The easiest way to get started is by using the pre-built binaries with an integrated UI. You do not need to install Python or set up virtual environments.
- Go to the Releases page.
- Download the installer for your OS:
- Windows:
LTX-2.3_x64.exe - macOS:
LTX-2.3_macOS.dmg
- Run the installer and follow the on-screen instructions. The installer will automatically download the necessary base model weights (approx. 18 GB).
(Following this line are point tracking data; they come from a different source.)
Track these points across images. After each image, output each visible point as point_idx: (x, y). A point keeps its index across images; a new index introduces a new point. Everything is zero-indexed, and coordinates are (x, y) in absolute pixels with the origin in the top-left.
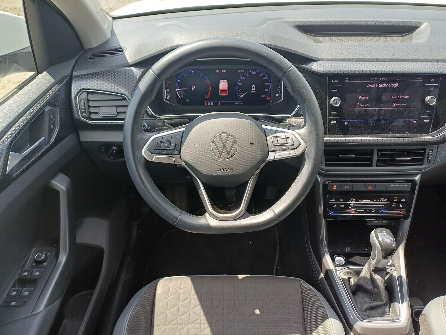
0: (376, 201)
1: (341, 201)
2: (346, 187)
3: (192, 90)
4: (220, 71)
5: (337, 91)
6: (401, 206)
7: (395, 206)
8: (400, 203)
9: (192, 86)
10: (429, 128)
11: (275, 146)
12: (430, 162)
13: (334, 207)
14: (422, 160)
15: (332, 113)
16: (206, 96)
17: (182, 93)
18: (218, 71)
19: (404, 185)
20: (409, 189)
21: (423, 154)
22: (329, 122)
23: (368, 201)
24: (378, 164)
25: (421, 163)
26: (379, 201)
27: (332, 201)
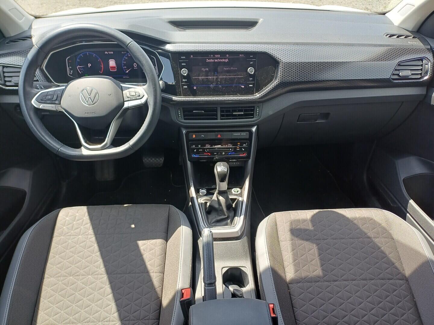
0: (225, 146)
1: (200, 146)
2: (202, 136)
3: (89, 67)
4: (108, 53)
5: (185, 64)
6: (243, 150)
7: (239, 149)
8: (242, 147)
9: (89, 64)
10: (253, 91)
11: (128, 97)
12: (258, 116)
13: (195, 151)
14: (253, 115)
15: (183, 80)
16: (100, 71)
17: (82, 70)
18: (106, 53)
19: (244, 134)
20: (248, 137)
21: (253, 110)
22: (182, 87)
23: (219, 146)
24: (222, 118)
25: (252, 117)
26: (227, 146)
27: (193, 147)
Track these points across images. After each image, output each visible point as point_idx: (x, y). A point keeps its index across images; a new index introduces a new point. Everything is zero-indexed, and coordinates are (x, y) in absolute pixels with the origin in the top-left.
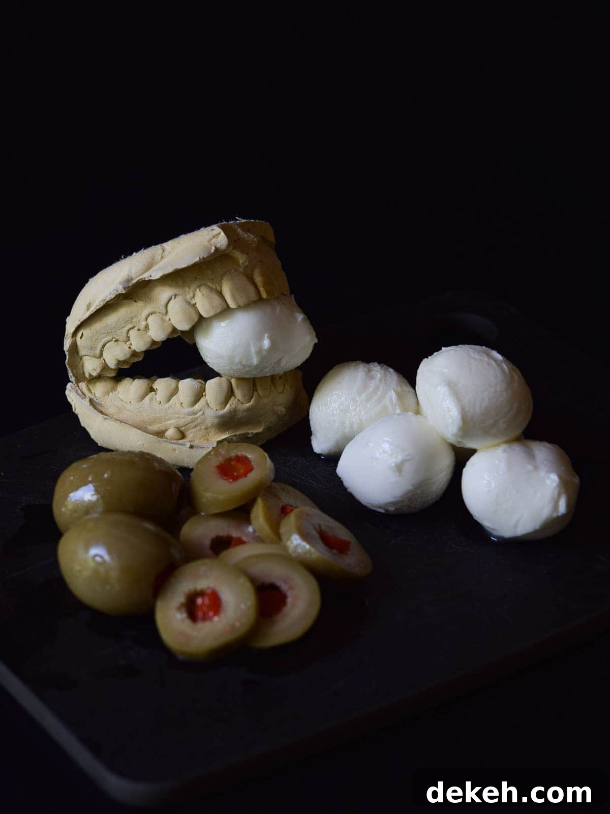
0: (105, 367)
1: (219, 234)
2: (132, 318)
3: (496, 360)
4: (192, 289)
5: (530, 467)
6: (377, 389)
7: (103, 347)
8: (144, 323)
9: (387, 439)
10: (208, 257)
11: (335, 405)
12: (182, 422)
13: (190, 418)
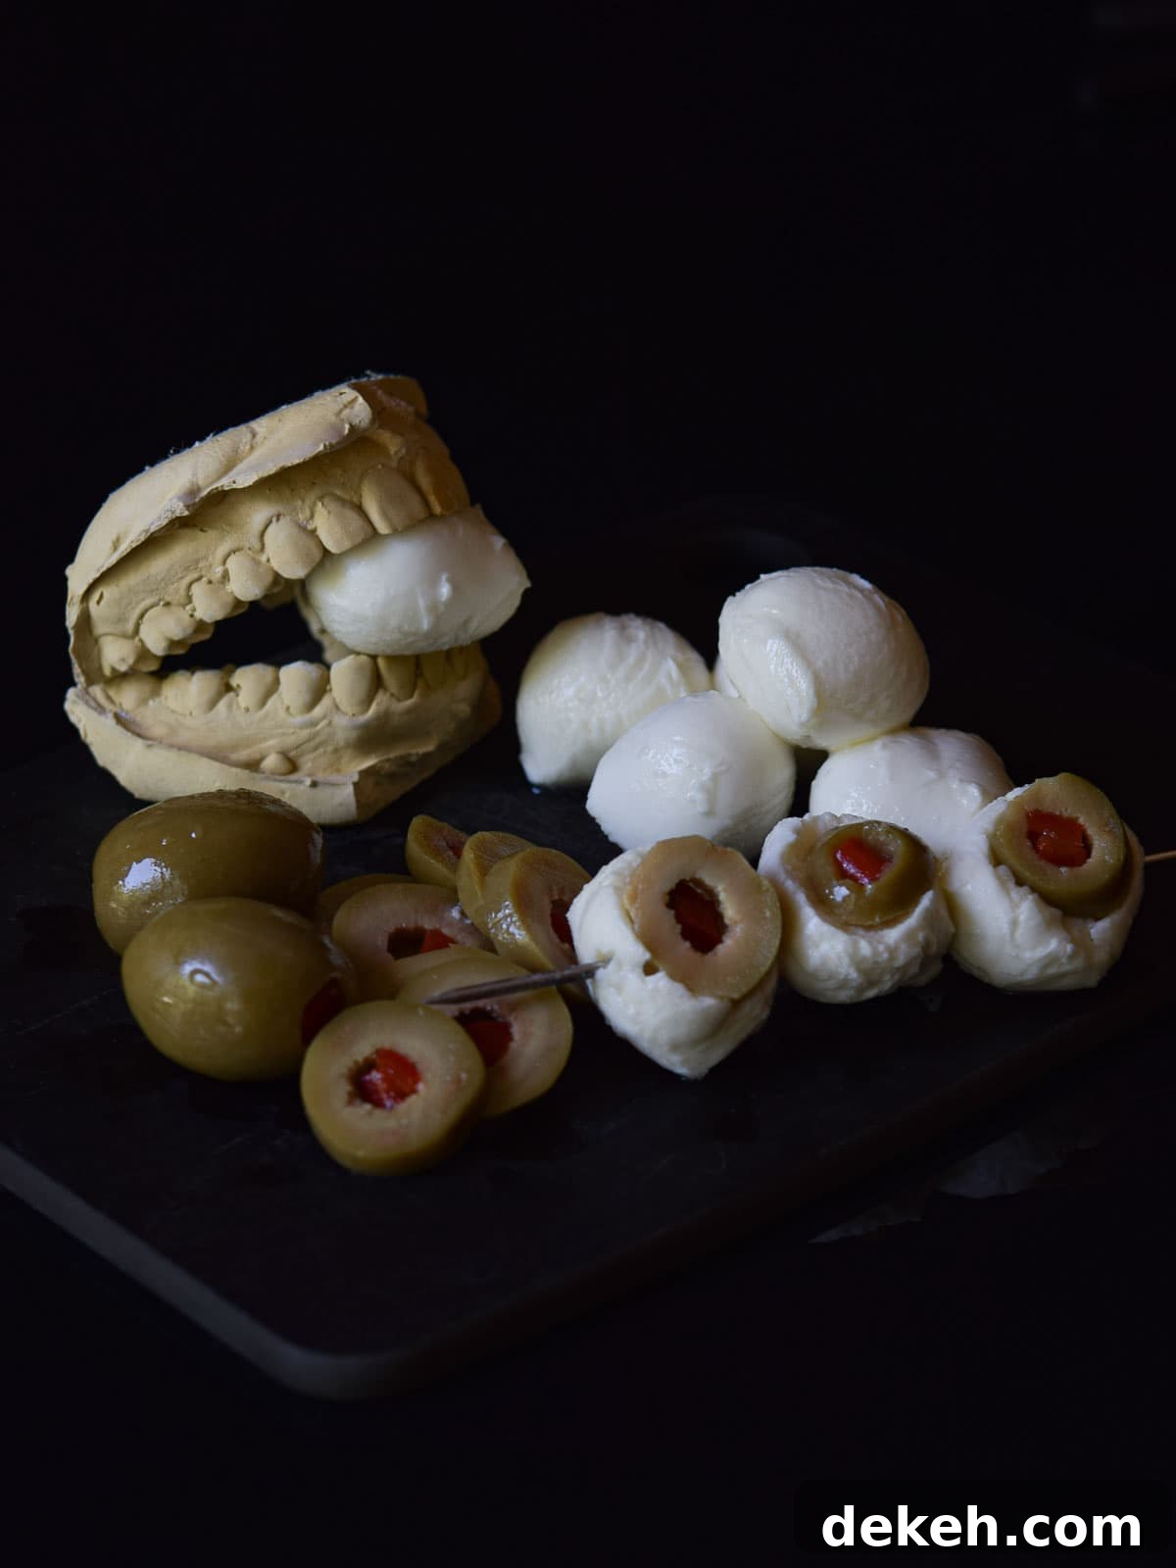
0: (144, 654)
1: (354, 400)
2: (197, 562)
3: (862, 591)
4: (308, 502)
5: (932, 775)
6: (641, 659)
7: (142, 616)
8: (219, 570)
9: (677, 738)
10: (338, 443)
11: (570, 692)
12: (291, 741)
13: (305, 733)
When writing prompts, focus on detailed, chronological descriptions of actions and scenes. Include specific movements, appearances, camera angles, and environmental details - all in a single flowing paragraph. Start directly with the action, and keep descriptions literal and precise. Think like a cinematographer describing a shot list. Keep within 200 words. For best results, build your prompts using this structure:
- Start with main action in a single sentence
- Add specific details about movements and gestures
- Describe character/object appearances precisely
- Include background and environment details
- Specify camera angles and movements
- Describe lighting and colors
- Note any changes or sudden events
LTX-2 pipelines support automatic prompt enhancement via an enhance_prompt parameter.
To use our model with ComfyUI, please follow the instructions at ComfyUI-LTX-2.3.
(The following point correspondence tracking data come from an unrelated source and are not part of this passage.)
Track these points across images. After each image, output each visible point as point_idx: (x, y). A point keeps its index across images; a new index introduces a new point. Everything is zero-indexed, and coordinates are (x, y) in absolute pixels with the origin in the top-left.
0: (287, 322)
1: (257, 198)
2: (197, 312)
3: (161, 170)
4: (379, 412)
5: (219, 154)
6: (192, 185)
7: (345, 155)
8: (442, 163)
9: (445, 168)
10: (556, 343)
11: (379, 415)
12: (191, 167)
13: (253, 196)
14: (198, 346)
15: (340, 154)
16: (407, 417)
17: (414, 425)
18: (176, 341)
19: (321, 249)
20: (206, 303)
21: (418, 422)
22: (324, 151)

Q: How fast is text-to-video generation? A: Speed depends on your hardware and the selected mode. When running locally on a flagship GPU (e.g., RTX 4090), generating a base clip (10 seconds, 1080p, 24 FPS) takes about 4–6 minutes. In cloud mode (Cloud Engine), the rendering itself takes 1-2 minutes, but there may be wait times depending on the server queue.
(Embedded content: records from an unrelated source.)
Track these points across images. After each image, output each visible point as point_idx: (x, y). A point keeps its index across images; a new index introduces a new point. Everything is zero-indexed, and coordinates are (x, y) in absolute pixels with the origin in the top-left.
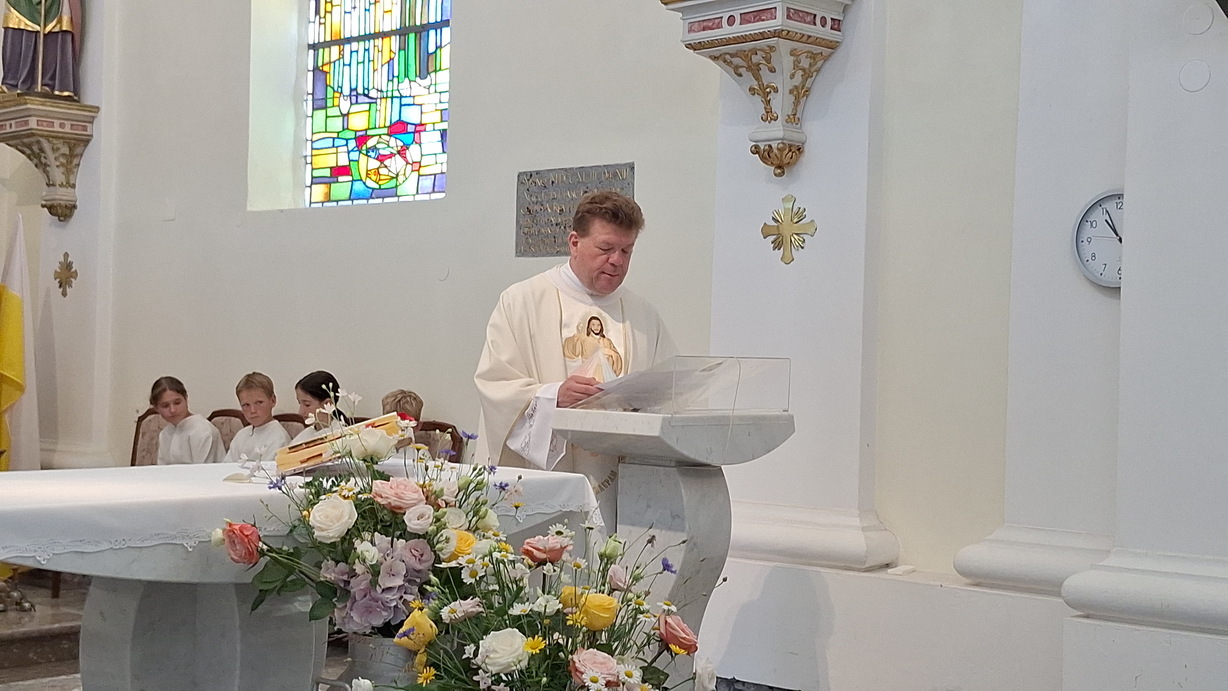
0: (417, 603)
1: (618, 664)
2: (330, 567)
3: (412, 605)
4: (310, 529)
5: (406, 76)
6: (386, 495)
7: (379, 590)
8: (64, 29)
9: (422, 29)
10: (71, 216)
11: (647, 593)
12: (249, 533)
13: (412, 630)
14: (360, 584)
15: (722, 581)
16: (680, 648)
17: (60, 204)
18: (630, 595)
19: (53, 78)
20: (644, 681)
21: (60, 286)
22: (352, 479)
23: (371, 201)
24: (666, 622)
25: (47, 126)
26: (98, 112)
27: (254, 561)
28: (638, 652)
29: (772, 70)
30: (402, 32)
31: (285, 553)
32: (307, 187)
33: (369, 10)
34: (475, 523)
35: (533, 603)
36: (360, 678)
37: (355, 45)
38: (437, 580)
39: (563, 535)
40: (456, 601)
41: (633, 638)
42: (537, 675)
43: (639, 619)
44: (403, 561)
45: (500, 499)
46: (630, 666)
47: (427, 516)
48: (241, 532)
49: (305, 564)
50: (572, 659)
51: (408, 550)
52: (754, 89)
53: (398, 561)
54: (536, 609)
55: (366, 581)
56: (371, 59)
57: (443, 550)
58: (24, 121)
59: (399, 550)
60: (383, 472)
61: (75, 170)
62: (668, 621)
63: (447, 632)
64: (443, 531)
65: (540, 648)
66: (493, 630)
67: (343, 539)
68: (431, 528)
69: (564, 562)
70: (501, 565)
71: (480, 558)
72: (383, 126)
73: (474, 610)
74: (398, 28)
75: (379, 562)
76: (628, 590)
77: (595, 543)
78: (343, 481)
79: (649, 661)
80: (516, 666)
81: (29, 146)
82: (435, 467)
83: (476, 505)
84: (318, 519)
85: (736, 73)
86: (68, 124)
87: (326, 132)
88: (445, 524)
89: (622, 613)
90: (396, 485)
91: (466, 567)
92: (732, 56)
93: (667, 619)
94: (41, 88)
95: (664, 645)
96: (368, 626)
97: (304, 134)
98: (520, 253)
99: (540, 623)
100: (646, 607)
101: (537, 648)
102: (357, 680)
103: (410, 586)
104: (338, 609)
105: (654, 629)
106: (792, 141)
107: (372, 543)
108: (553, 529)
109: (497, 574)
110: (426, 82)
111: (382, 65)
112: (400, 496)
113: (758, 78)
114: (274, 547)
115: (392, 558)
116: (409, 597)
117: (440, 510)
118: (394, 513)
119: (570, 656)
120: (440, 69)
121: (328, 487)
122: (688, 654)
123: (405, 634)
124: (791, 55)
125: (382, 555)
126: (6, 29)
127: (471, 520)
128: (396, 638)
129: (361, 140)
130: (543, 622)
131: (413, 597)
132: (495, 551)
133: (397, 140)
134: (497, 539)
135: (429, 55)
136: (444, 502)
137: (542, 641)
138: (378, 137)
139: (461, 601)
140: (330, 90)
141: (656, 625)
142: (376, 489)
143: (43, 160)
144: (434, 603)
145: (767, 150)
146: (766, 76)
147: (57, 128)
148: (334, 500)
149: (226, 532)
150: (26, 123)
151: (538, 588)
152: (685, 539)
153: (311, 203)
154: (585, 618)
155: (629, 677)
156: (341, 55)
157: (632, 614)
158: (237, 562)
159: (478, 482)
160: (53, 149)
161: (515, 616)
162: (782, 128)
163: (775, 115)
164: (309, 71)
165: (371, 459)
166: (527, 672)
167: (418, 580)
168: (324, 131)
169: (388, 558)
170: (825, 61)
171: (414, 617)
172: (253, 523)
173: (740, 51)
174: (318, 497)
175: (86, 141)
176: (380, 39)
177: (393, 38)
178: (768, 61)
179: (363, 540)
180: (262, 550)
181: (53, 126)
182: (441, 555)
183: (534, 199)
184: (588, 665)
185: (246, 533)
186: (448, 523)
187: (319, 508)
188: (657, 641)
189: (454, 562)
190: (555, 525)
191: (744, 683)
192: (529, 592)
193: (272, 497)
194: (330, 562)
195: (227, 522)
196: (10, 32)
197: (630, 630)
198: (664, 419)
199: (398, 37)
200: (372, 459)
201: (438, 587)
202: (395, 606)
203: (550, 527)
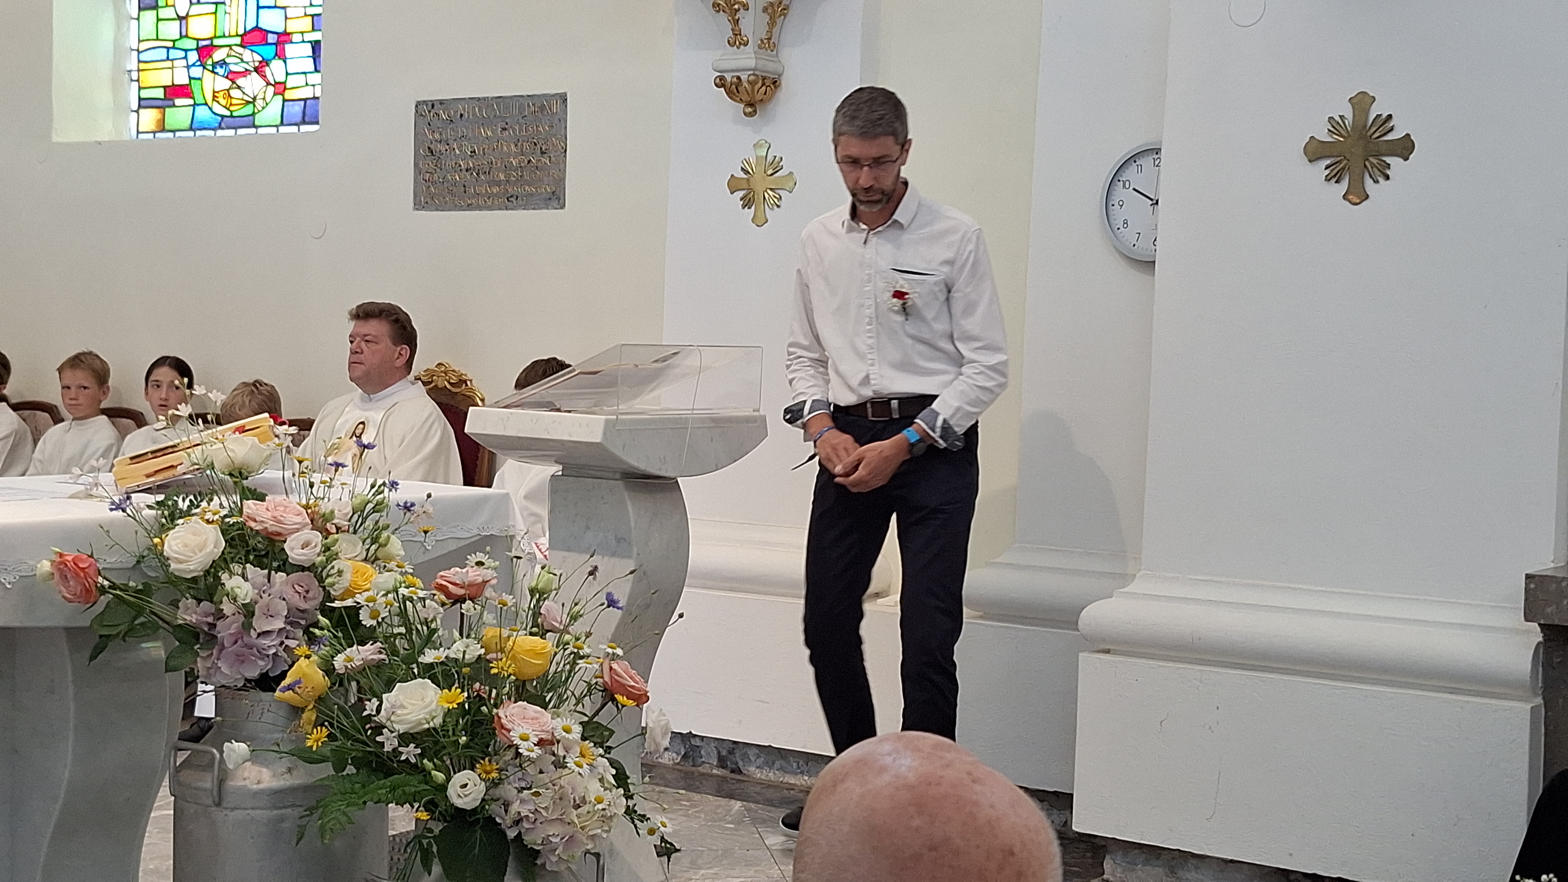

Q: How many GBs does the entire model weigh? A: The base optimized package (in FP8 format, which our installer downloads) weighs about 18–20 GB. This volume includes the diffusion weights (UNET), the autoencoder (VAE), and the text encoders (T5). The full uncompressed version (BF16) for server hardware takes up around 40 GB.
Q: Can it be integrated into ComfyUI?
A: Yes, the model works perfectly within the ComfyUI ecosystem thanks to its component-based structure. You will need custom nodes (e.g., ComfyUI-LTX-Wrapper), and the weights themselves are distributed across the /models/unet/, /models/clip/, and /models/vae/ directories. You can use our official .exe updater to automatically download and place all the necessary files ComfyUI-LTX-2.3.
Q: What graphics card is needed for a comfortable local launch? A: Thanks to quantization algorithms, the minimum threshold to run is 12 GB VRAM (e.g., RTX 3060 12GB), but generation will be slower due to partial data offloading to system RAM. The recommended capacity for comfortable and fast 1080p performance is 16–24 GB VRAM (RTX 4080, RTX 3090/4090).
Q: Are there any hidden usage limits? A: Local generation (Local Engine) is absolutely unlimited and free. Restrictions only apply to the cloud mode (Cloud Engine): base generation in 1080p is unlimited, but rendering in 4K resolution has a quota of 10 generations per day per account to prevent server overload.